Doing the math: mites per 100 bees
The number you care about is mites per 100 bees, not raw mites.
- 300 bees in your sample, 6 mites in the tray = 2 mites per 100 bees. Below threshold, but trending.
- 300 bees, 9 mites = 3 mites per 100 bees. Treatment threshold. Plan a treatment.
- 300 bees, 18 mites = 6 mites per 100 bees. You are not deciding whether to treat. You are deciding how soon you can.
If you sampled a different number of bees, scale: (mites / bees) x 100.
The 3-mite threshold is the figure DPI and AgVic both reference, and it is supported by the international literature. Some commercial operators in the United States now treat at 2 mites per 100 bees during the build-up months, on the argument that varroa multiplies inside capped brood and a 2-count today is a 4-count in three weeks. Reasonable people in Australia are starting to land in the same place.

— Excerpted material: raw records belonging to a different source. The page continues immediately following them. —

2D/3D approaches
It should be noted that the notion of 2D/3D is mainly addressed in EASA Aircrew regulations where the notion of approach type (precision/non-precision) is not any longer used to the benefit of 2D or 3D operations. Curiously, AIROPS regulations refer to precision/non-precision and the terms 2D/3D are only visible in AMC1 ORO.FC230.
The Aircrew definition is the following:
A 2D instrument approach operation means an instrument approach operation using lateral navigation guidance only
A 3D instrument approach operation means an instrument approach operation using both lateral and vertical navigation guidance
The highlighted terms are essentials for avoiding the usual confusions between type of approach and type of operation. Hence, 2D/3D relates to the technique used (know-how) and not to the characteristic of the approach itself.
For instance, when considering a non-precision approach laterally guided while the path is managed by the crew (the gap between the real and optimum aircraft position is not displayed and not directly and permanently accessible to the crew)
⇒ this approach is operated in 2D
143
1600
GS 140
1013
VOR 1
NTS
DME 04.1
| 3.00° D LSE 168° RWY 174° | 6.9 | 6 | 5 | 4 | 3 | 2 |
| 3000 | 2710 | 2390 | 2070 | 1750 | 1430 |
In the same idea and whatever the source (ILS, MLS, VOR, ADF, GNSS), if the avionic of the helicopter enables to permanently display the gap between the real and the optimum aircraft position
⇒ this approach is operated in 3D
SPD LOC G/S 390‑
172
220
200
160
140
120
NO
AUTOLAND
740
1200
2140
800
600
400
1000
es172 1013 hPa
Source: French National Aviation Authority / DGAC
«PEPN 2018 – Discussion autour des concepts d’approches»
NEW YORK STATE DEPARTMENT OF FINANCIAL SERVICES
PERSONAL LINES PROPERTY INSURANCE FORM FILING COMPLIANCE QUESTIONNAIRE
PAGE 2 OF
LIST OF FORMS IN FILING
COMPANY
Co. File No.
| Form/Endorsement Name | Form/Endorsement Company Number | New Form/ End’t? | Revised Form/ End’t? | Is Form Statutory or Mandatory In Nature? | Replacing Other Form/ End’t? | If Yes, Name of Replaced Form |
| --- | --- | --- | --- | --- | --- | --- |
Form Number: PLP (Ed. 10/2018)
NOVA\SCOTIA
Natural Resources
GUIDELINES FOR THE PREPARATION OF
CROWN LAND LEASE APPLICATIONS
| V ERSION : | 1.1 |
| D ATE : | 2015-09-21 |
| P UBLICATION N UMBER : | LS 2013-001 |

Recording, because future you needs the trend
A single mite count tells you almost nothing. Three mite counts on the same hive over twelve weeks tells you the slope, and the slope is what you treat on.
For each test, log:
- The date.
- The hive ID.
- The method (sugar shake).
- The sample size (number of bees, even if it was always 300).
- The mite count.
- The mites-per-100-bees figure.
The 3-mite threshold is not the only number that matters. A hive that goes from 0 to 1 to 3 to 7 over four months has a problem long before the last reading. The earlier you spot the slope, the more treatment options you have, including the cheap and gentle ones like a brood break.
The honest caveat
Sugar shake is a screening tool. It will give you false negatives, especially when the mite population is mostly inside capped brood. If a sugar shake reads zero on a hive that looks weak, do an alcohol wash before you write off the warning. Bees you lose to an alcohol wash are 300 bees. A colony you lose to a missed varroa diagnosis is 50,000.
Build the habit now. The hives that come through the next five years are going to belong to the people who tested and recorded, every quarter, even when the result was zero.